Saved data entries
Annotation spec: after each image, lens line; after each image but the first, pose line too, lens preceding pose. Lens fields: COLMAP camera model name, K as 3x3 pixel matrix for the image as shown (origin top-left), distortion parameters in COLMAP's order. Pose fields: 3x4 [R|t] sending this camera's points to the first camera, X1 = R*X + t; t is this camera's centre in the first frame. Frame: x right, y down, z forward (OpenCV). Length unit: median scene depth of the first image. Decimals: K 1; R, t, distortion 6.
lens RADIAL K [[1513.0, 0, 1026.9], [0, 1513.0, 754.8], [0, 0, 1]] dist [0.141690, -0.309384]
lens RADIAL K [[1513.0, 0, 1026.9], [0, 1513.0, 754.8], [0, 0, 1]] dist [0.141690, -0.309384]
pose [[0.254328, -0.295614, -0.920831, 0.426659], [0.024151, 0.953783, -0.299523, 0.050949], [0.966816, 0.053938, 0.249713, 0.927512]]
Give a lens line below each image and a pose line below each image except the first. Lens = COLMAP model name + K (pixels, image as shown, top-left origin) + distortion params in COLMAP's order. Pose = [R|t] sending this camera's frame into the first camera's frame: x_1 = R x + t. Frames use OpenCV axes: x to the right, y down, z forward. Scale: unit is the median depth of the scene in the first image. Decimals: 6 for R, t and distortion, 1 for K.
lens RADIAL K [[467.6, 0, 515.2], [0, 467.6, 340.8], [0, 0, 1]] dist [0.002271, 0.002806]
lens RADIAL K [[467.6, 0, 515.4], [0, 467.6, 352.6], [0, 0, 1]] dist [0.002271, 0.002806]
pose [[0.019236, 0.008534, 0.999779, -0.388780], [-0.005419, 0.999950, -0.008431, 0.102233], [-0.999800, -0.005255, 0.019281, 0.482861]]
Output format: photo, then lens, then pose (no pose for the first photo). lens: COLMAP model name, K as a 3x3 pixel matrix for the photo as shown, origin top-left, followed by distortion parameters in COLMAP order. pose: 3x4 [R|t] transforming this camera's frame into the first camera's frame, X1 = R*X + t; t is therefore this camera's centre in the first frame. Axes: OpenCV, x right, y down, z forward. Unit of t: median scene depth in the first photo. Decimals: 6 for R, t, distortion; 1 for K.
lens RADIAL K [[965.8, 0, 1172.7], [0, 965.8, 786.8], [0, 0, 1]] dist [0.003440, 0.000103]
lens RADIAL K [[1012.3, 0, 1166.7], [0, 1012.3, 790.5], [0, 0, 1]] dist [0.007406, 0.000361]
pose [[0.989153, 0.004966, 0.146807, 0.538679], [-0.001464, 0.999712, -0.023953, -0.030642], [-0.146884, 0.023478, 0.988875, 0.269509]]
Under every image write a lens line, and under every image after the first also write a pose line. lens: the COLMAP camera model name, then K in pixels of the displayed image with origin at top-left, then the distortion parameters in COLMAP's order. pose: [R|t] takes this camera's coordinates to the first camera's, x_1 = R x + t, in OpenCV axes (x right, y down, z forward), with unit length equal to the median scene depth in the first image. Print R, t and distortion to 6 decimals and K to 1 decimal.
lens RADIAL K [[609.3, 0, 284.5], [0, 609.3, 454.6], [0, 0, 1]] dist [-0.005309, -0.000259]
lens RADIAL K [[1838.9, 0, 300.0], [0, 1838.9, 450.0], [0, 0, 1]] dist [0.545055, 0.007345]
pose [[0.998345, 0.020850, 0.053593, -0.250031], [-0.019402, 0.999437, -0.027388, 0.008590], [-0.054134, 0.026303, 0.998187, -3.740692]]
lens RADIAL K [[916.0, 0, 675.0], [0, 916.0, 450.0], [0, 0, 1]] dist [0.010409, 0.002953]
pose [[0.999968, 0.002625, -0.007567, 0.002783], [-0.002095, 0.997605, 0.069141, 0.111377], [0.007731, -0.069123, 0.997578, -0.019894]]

(What the exercise asks): Each line of the data is to be transcribed exactly, with nothing left out.

(Exercise output):
Annotation spec: after each image, lens line; after each image but the first, pose line too, lens preceding pose. Lens fields: COLMAP camera model name, K as 3x3 pixel matrix for the image as shown (origin top-left), distortion parameters in COLMAP's order. Pose fields: 3x4 [R|t] sending this camera's points to the first camera, X1 = R*X + t; t is this camera's centre in the first frame. Frame: x right, y down, z forward (OpenCV). Length unit: median scene depth of the first image. Decimals: K 1; R, t, distortion 6.
lens RADIAL K [[1513.0, 0, 1026.9], [0, 1513.0, 754.8], [0, 0, 1]] dist [0.141690, -0.309384]
lens RADIAL K [[1513.0, 0, 1026.9], [0, 1513.0, 754.8], [0, 0, 1]] dist [0.141690, -0.309384]
pose [[0.254328, -0.295614, -0.920831, 0.426659], [0.024151, 0.953783, -0.299523, 0.050949], [0.966816, 0.053938, 0.249713, 0.927512]]
Give a lens line below each image and a pose line below each image except the first. Lens = COLMAP model name + K (pixels, image as shown, top-left origin) + distortion params in COLMAP's order. Pose = [R|t] sending this camera's frame into the first camera's frame: x_1 = R x + t. Frames use OpenCV axes: x to the right, y down, z forward. Scale: unit is the median depth of the scene in the first image. Decimals: 6 for R, t and distortion, 1 for K.
lens RADIAL K [[467.6, 0, 515.2], [0, 467.6, 340.8], [0, 0, 1]] dist [0.002271, 0.002806]
lens RADIAL K [[467.6, 0, 515.4], [0, 467.6, 352.6], [0, 0, 1]] dist [0.002271, 0.002806]
pose [[0.019236, 0.008534, 0.999779, -0.388780], [-0.005419, 0.999950, -0.008431, 0.102233], [-0.999800, -0.005255, 0.019281, 0.482861]]
Output format: photo, then lens, then pose (no pose for the first photo). lens: COLMAP model name, K as a 3x3 pixel matrix for the photo as shown, origin top-left, followed by distortion parameters in COLMAP order. pose: 3x4 [R|t] transforming this camera's frame into the first camera's frame, X1 = R*X + t; t is therefore this camera's centre in the first frame. Axes: OpenCV, x right, y down, z forward. Unit of t: median scene depth in the first photo. Decimals: 6 for R, t, distortion; 1 for K.
lens RADIAL K [[965.8, 0, 1172.7], [0, 965.8, 786.8], [0, 0, 1]] dist [0.003440, 0.000103]
lens RADIAL K [[1012.3, 0, 1166.7], [0, 1012.3, 790.5], [0, 0, 1]] dist [0.007406, 0.000361]
pose [[0.989153, 0.004966, 0.146807, 0.538679], [-0.001464, 0.999712, -0.023953, -0.030642], [-0.146884, 0.023478, 0.988875, 0.269509]]
Under every image write a lens line, and under every image after the first also write a pose line. lens: the COLMAP camera model name, then K in pixels of the displayed image with origin at top-left, then the distortion parameters in COLMAP's order. pose: [R|t] takes this camera's coordinates to the first camera's, x_1 = R x + t, in OpenCV axes (x right, y down, z forward), with unit length equal to the median scene depth in the first image. Print R, t and distortion to 6 decimals and K to 1 decimal.
lens RADIAL K [[609.3, 0, 284.5], [0, 609.3, 454.6], [0, 0, 1]] dist [-0.005309, -0.000259]
lens RADIAL K [[1838.9, 0, 300.0], [0, 1838.9, 450.0], [0, 0, 1]] dist [0.545055, 0.007345]
pose [[0.998345, 0.020850, 0.053593, -0.250031], [-0.019402, 0.999437, -0.027388, 0.008590], [-0.054134, 0.026303, 0.998187, -3.740692]]
lens RADIAL K [[916.0, 0, 675.0], [0, 916.0, 450.0], [0, 0, 1]] dist [0.010409, 0.002953]
pose [[0.999968, 0.002625, -0.007567, 0.002783], [-0.002095, 0.997605, 0.069141, 0.111377], [0.007731, -0.069123, 0.997578, -0.019894]]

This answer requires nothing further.